If you have a weakened immune system, you should work with your doctor to schedule regular dental checkups.

You can also avoid smoking tobacco and drinking alcohol in moderation.

You should also avoid your mouth, especially if you have a weakened immune system.

How to reduce your risk of developing mouth cancer?

It is possible to reduce your risk of developing mouth cancer, but it is not always easy.

To prevent mouth cancer, you should:

Your doctor or dentist can help you determine the best course of action for your condition.
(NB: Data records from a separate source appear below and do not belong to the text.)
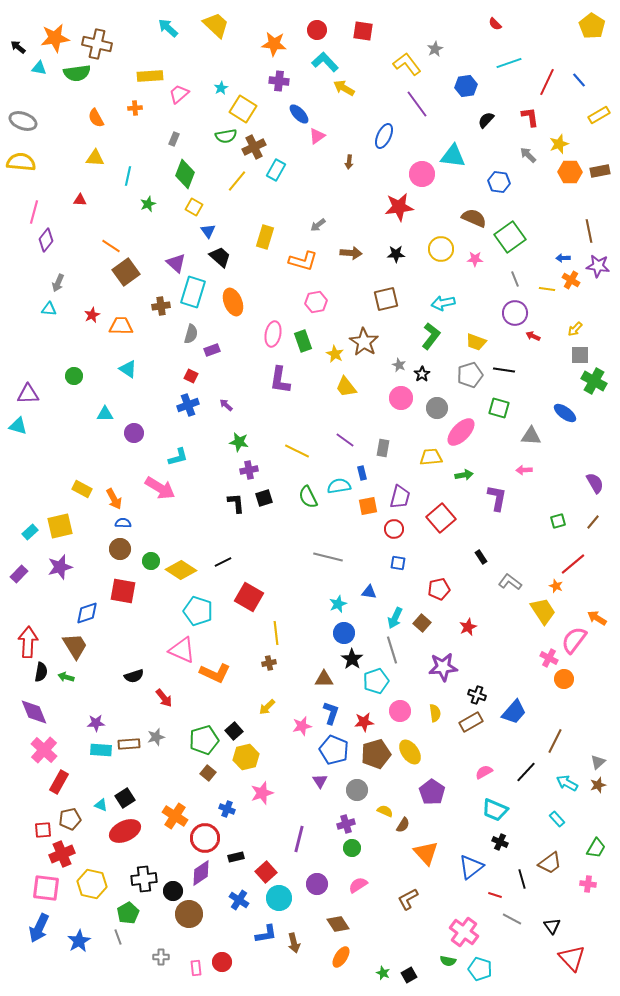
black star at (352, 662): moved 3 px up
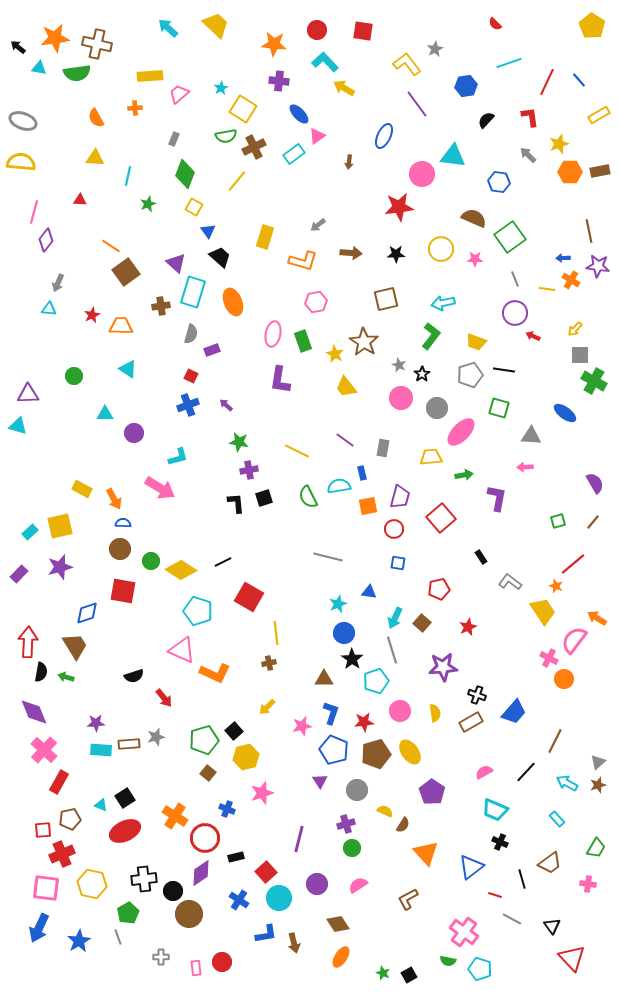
cyan rectangle at (276, 170): moved 18 px right, 16 px up; rotated 25 degrees clockwise
pink arrow at (524, 470): moved 1 px right, 3 px up
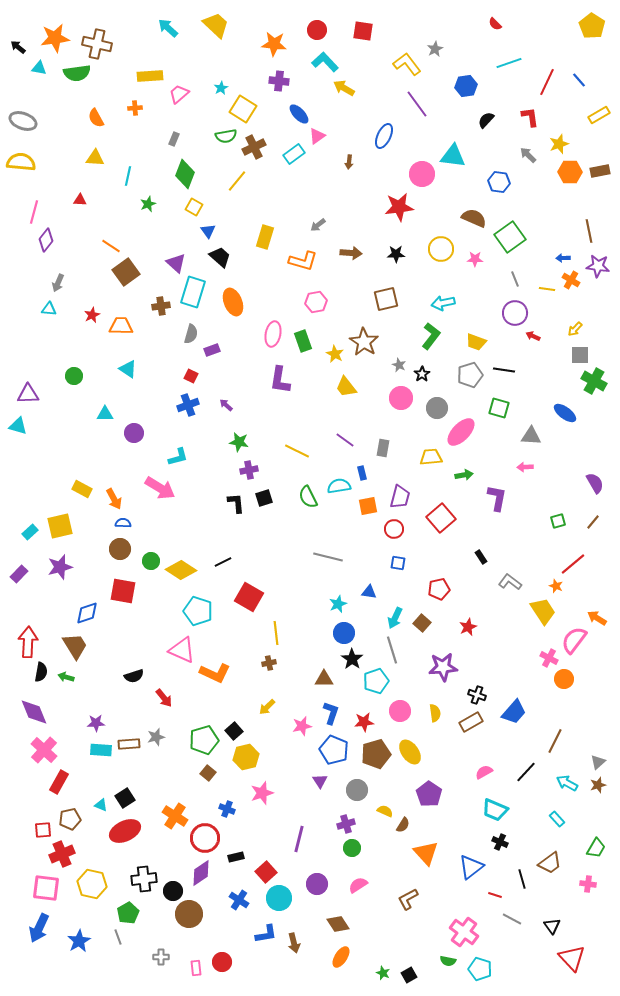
purple pentagon at (432, 792): moved 3 px left, 2 px down
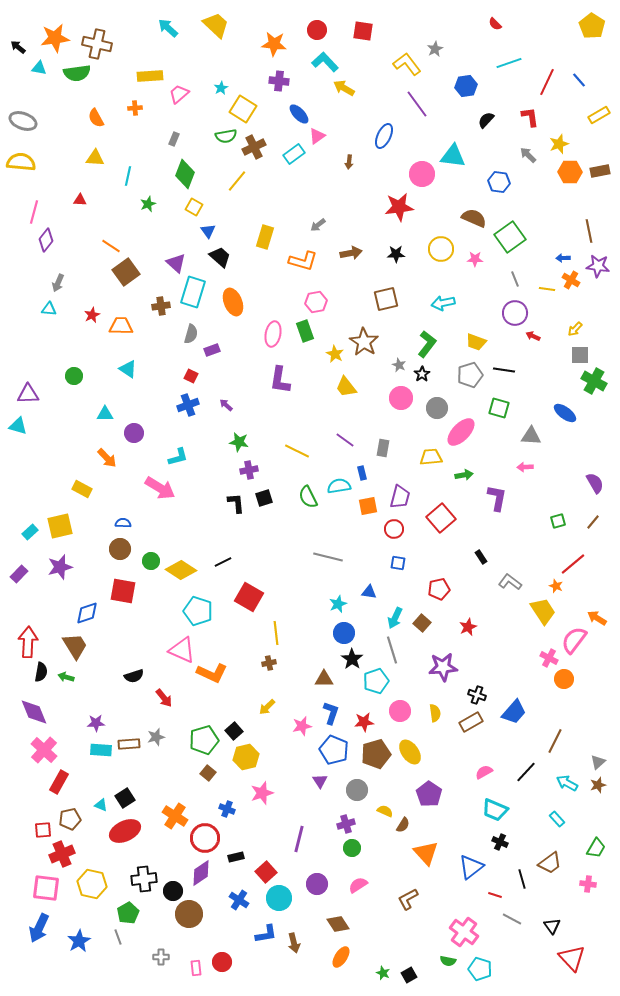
brown arrow at (351, 253): rotated 15 degrees counterclockwise
green L-shape at (431, 336): moved 4 px left, 8 px down
green rectangle at (303, 341): moved 2 px right, 10 px up
orange arrow at (114, 499): moved 7 px left, 41 px up; rotated 15 degrees counterclockwise
orange L-shape at (215, 673): moved 3 px left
If you experience any of the symptoms of mouth cancer, make an appointment with your doctor as soon as possible.

When to contact a doctor?

The symptoms of mouth cancer can be similar to those of other conditions, such as oral thrush, so you should contact your doctor if you experience any of the following:

  • A mouth sore that does not go away
  • A persistent sore on the tongue, lips, or mouth
  • Pain in your mouth or jaw that is severe
  • Swelling in your face, lips, tongue, or mouth
  • Difficulty moving your jaw or chewing

Risk factors for mouth cancer

The risk factors for mouth cancer are similar to those for most types of cancer.

These risk factors include:

  • A weakened immune system
  • Being older than 50 years of age

Now over to you

If you are concerned about developing mouth cancer, make an appointment with your doctor as soon as possible

You can reduce your risk of mouth cancer by avoiding exposure to tobacco smoke, drinking alcohol in moderation, eating a healthy diet, getting regular dental checkups, and avoiding your mouth, especially if you have a weakened immune system.